Thousands of passengers are stranded at the four main airports in Kenya after a strike called by the aviation workers’ union forced the disruption of domestic and international flights.
About 60 flights failed to take-off at their scheduled time from Nairobi’s Jomo Kenyatta International Airport, the busiest in East Africa. Other planes left without passengers.
The strike began at midnight local time, resulting in the withdrawal of fire engines from the runaway.
Security, check-in and baggage-handling staff also stopped working.
Flights have also been disrupted at airports in the tourist hub of Mombasa, and the cities of Eldoret and Kisumu in western Kenya.

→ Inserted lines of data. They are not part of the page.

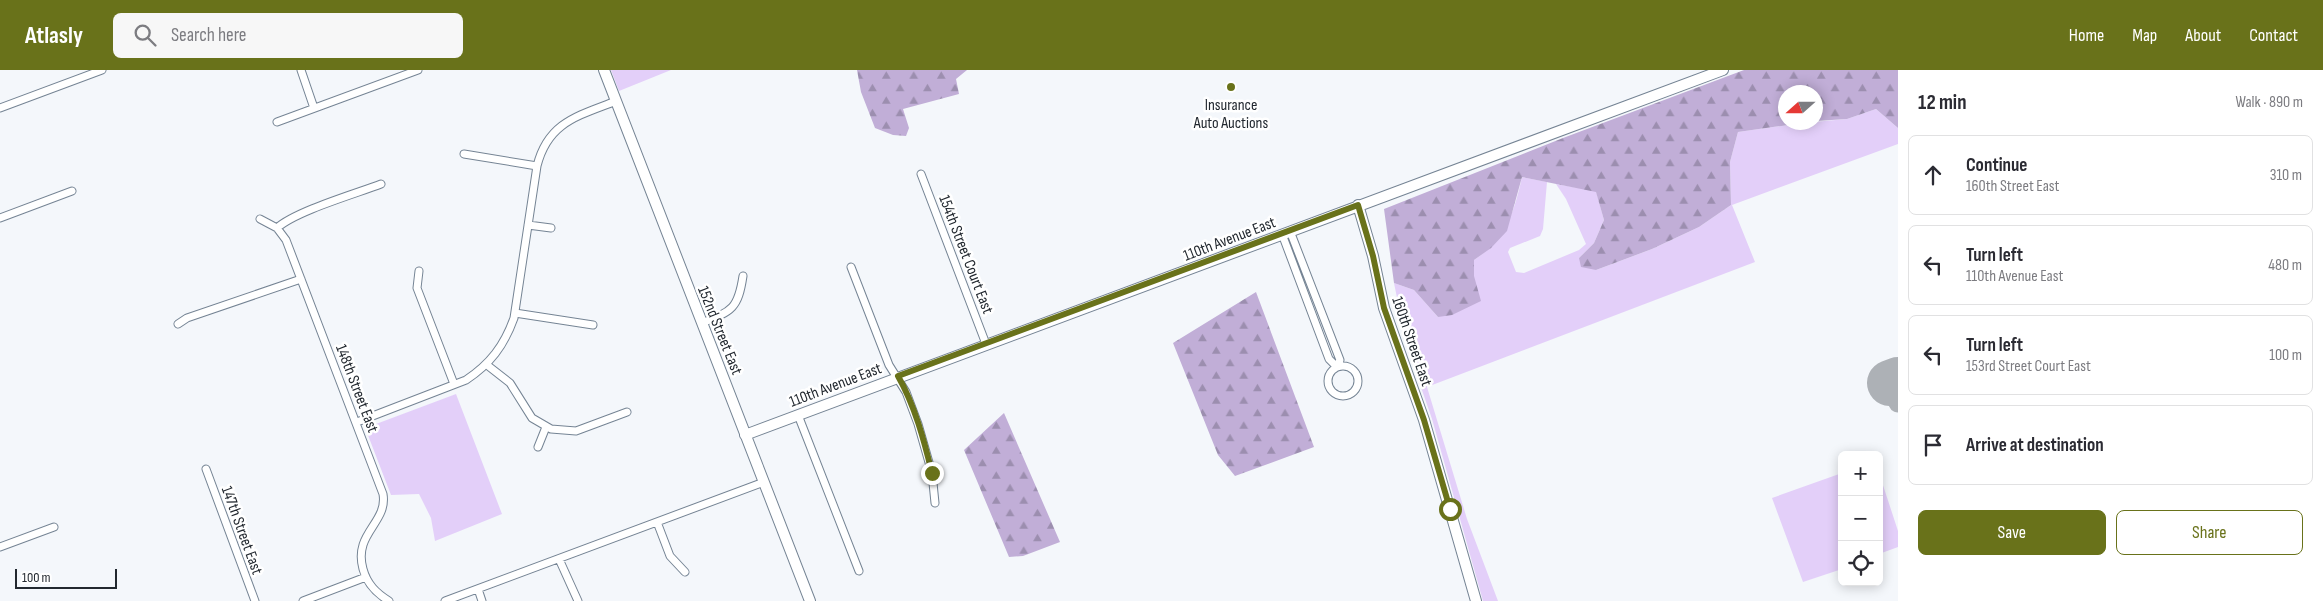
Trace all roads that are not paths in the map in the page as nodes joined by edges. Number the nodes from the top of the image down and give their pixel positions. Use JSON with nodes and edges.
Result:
{"nodes":[{"id":1,"x":102,"y":70,"type":"edge"},
{"id":2,"x":301,"y":70,"type":"edge"},
{"id":3,"x":418,"y":70,"type":"edge"},
{"id":4,"x":604,"y":70,"type":"edge"},
{"id":5,"x":1723,"y":70,"type":"edge"},
{"id":6,"x":616,"y":101,"type":"junction"},
{"id":7,"x":0,"y":108,"type":"edge"},
{"id":8,"x":314,"y":108,"type":"junction"},
{"id":9,"x":277,"y":122,"type":"dead end"},
{"id":10,"x":464,"y":154,"type":"dead end"},
{"id":11,"x":537,"y":166,"type":"junction"},
{"id":12,"x":921,"y":174,"type":"dead end"},
{"id":13,"x":381,"y":184,"type":"dead end"},
{"id":14,"x":72,"y":191,"type":"dead end"},
{"id":15,"x":1358,"y":205,"type":"junction"},
{"id":16,"x":0,"y":218,"type":"edge"},
{"id":17,"x":260,"y":220,"type":"dead end"},
{"id":18,"x":528,"y":225,"type":"junction"},
{"id":19,"x":277,"y":228,"type":"junction"},
{"id":20,"x":551,"y":228,"type":"dead end"},
{"id":21,"x":1286,"y":232,"type":"junction"},
{"id":22,"x":851,"y":267,"type":"dead end"},
{"id":23,"x":419,"y":271,"type":"dead end"},
{"id":24,"x":743,"y":276,"type":"dead end"},
{"id":25,"x":301,"y":278,"type":"junction"},
{"id":26,"x":515,"y":312,"type":"junction"},
{"id":27,"x":702,"y":323,"type":"junction"},
{"id":28,"x":178,"y":324,"type":"dead end"},
{"id":29,"x":594,"y":325,"type":"dead end"},
{"id":30,"x":986,"y":344,"type":"junction"},
{"id":31,"x":487,"y":364,"type":"junction"},
{"id":32,"x":1337,"y":367,"type":"junction"},
{"id":33,"x":898,"y":376,"type":"junction"},
{"id":34,"x":454,"y":384,"type":"junction"},
{"id":35,"x":627,"y":412,"type":"dead end"},
{"id":36,"x":798,"y":415,"type":"junction"},
{"id":37,"x":357,"y":422,"type":"junction"},
{"id":38,"x":546,"y":427,"type":"junction"},
{"id":39,"x":745,"y":434,"type":"junction"},
{"id":40,"x":538,"y":447,"type":"dead end"},
{"id":41,"x":206,"y":469,"type":"dead end"},
{"id":42,"x":764,"y":482,"type":"junction"},
{"id":43,"x":935,"y":503,"type":"dead end"},
{"id":44,"x":657,"y":522,"type":"junction"},
{"id":45,"x":54,"y":527,"type":"dead end"},
{"id":46,"x":0,"y":547,"type":"edge"},
{"id":47,"x":559,"y":559,"type":"junction"},
{"id":48,"x":859,"y":571,"type":"dead end"},
{"id":49,"x":685,"y":572,"type":"dead end"},
{"id":50,"x":366,"y":577,"type":"junction"},
{"id":51,"x":478,"y":589,"type":"junction"},
{"id":52,"x":255,"y":601,"type":"edge"},
{"id":53,"x":303,"y":601,"type":"edge"},
{"id":54,"x":389,"y":601,"type":"edge"},
{"id":55,"x":445,"y":601,"type":"edge"},
{"id":56,"x":482,"y":601,"type":"edge"},
{"id":57,"x":578,"y":601,"type":"edge"},
{"id":58,"x":810,"y":601,"type":"edge"},
{"id":59,"x":1476,"y":601,"type":"edge"}],
"edges":[{"from":1,"to":7,"type":"street"},
{"from":2,"to":8,"type":"street"},
{"from":3,"to":8,"type":"street"},
{"from":4,"to":6,"type":"street","name":"152nd Street East"},
{"from":5,"to":15,"type":"street","name":"110th Avenue East"},
{"from":6,"to":11,"type":"street"},
{"from":6,"to":27,"type":"street","name":"152nd Street East"},
{"from":8,"to":9,"type":"street"},
{"from":10,"to":11,"type":"street"},
{"from":11,"to":18,"type":"street"},
{"from":12,"to":30,"type":"street","name":"154th Street Court East"},
{"from":13,"to":19,"type":"street"},
{"from":14,"to":16,"type":"street"},
{"from":15,"to":21,"type":"street","name":"110th Avenue East"},
{"from":15,"to":59,"type":"street","name":"160th Street East"},
{"from":17,"to":19,"type":"street"},
{"from":18,"to":20,"type":"street"},
{"from":18,"to":26,"type":"street"},
{"from":19,"to":25,"type":"street","name":"148th Street East"},
{"from":21,"to":30,"type":"street","name":"110th Avenue East"},
{"from":21,"to":32,"type":"street"},
{"from":22,"to":33,"type":"street"},
{"from":23,"to":34,"type":"street"},
{"from":24,"to":27,"type":"street"},
{"from":25,"to":28,"type":"street"},
{"from":25,"to":37,"type":"street","name":"148th Street East"},
{"from":26,"to":29,"type":"street"},
{"from":26,"to":31,"type":"street"},
{"from":27,"to":39,"type":"street","name":"152nd Street East"},
{"from":30,"to":33,"type":"street","name":"110th Avenue East"},
{"from":31,"to":34,"type":"street"},
{"from":31,"to":38,"type":"street"},
{"from":32,"to":32,"type":"street"},
{"from":33,"to":36,"type":"street","name":"110th Avenue East"},
{"from":33,"to":43,"type":"street"},
{"from":34,"to":37,"type":"street"},
{"from":35,"to":38,"type":"street"},
{"from":36,"to":39,"type":"street","name":"110th Avenue East"},
{"from":36,"to":48,"type":"street"},
{"from":37,"to":50,"type":"street","name":"148th Street East"},
{"from":38,"to":40,"type":"street"},
{"from":39,"to":42,"type":"street","name":"152nd Street East"},
{"from":41,"to":52,"type":"street","name":"147th Street East"},
{"from":42,"to":44,"type":"street"},
{"from":42,"to":58,"type":"street","name":"152nd Street East"},
{"from":44,"to":47,"type":"street"},
{"from":44,"to":49,"type":"street"},
{"from":45,"to":46,"type":"street"},
{"from":47,"to":51,"type":"street"},
{"from":47,"to":57,"type":"street"},
{"from":50,"to":53,"type":"street"},
{"from":50,"to":54,"type":"street"},
{"from":51,"to":55,"type":"street"},
{"from":51,"to":56,"type":"street"}]}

The striking workers are opposed to a plan that would see the loss-making Kenya Airways taking over the management of airports from the profit-making Kenya Airports Authority (KAA).
The workers say the proposed take-over would put their jobs at risk.
An earlier report by the BBC said that tear gas had been fired at Kenya’s main airport.
According to the report, Police had used tear gas and batons to try and disperse striking workers at the main international airport in Kenya’s capital Nairobi, local media reports say.
A key figure in organising the strike, the Kenya Aviation Workers Union secretary-general Moss Ndiema, has also been arrested.
The government has condemned the strike as illegal, and says replacement workers would be brought in to normalise the situation.
The normally busy Jomo Kenyatta International Airport in Kenya’s capital, Nairobi, was for hours at a virtual standstill due to a strike by workers opposed to a deal to take over the running of the facility, which is a regional hub.
Besides thousands of intending passengers being stranded at the Kenyan airport, the strike has also affected three other airports elsewhere in the country.